As an extension of the Dataiku LLM Mesh platform, LLM Cost Guard makes it simpler for organizations to track in real time how much is being spent on tokens that are the core of the pricing model most providers of LLMs use to monetize access to their platform.
The challenge organizations quickly encounter when invoking those LLMs is they lack visibility into costs as various teams invoke multiple LLMs at scale, says Kurt Muehmel, everyday strategic AI advisor for Dataiku. In addition to detailing costs, LLM Cost Guard makes it possible to identify potential cost overruns, he adds.

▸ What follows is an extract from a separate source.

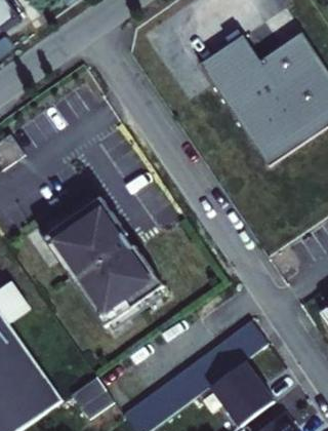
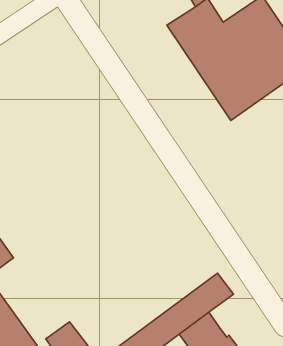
building: [42,198,163,331] -> none

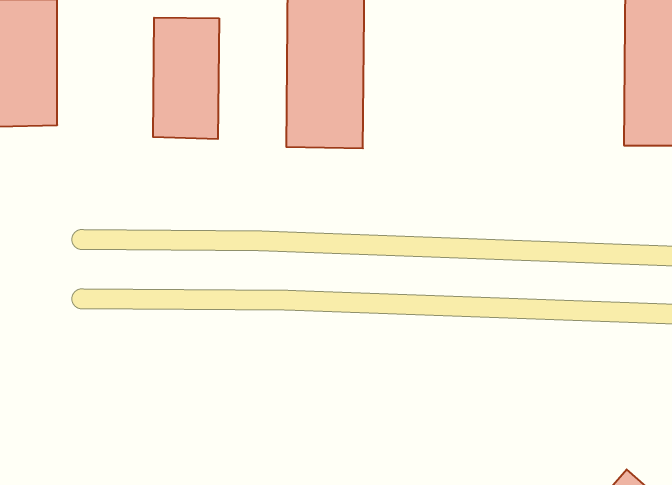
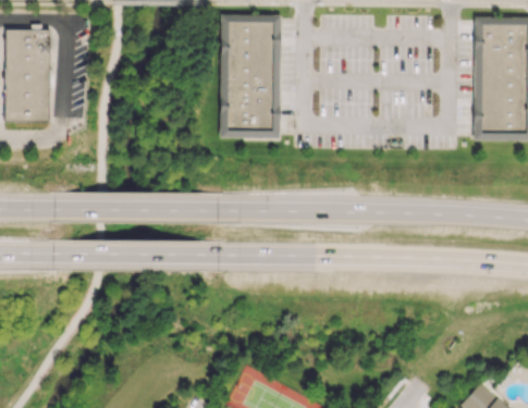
building: [153,18,219,139] -> none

Reining in costs is especially critical for enterprise IT organizations that are trying to prioritize how limited resources will be applied, notes Muehmel. “They need visibility into where their Gem AI spending is going,” he adds.
Dataiku Mesh is a gateway through which organizations can access a secure LLM gateway to access LLMs from OpenAI, Microsoft, Amazon Web Services (AWS), Google Cloud Platform (GCP), Databricks, Anthropic, AI21 Labs and Cohere. LLM Cost Guard provides additional visibility into the LLM use cases driving the most cost, notes Muehmel.
Determining which LLMs to use based on costs that increase in direct proportion to the number of parameters used to construct an LLM is becoming more challenging as organizations move beyond experimenting with generative AI. Many use cases can be adequately handled by smaller LLMs that are much less expensive to use because the cost of the tokens used is much less expensive.
Dataiku has been making a case for a gateway through which organizations can centrally manage access to LLMs. A recent Total Economic Impact (TEI) study conducted by Forrester Consulting on behalf of Dataiku found that approach results in reducing the time data scientists and data engineers spend on data analysis and extraction by more than 70%, resulting in a more than 40% average time reduction for model lifecycle activities, including training, deployment and monitoring.
Overall, the report finds the development of products infused with AI can be reduced from 12 to 18 months to three to six months.
It’s not clear yet how many LLMs the average enterprise might wind up invoking, but given the pace of innovation occurring in the space it’s already clear organizations will need to be able to move from one LLM to another as advances continue to be made. Few enterprise organizations are going to lock themselves into a single provider when the LLM they are invoking might become obsolete overnight.
Of course, the more LLMs invoked, the more expensive generative AI becomes. The challenge now is finding a way to keep those costs under control while at the same time keeping all options as open as possible until it becomes clearer which platforms will ultimately dominate.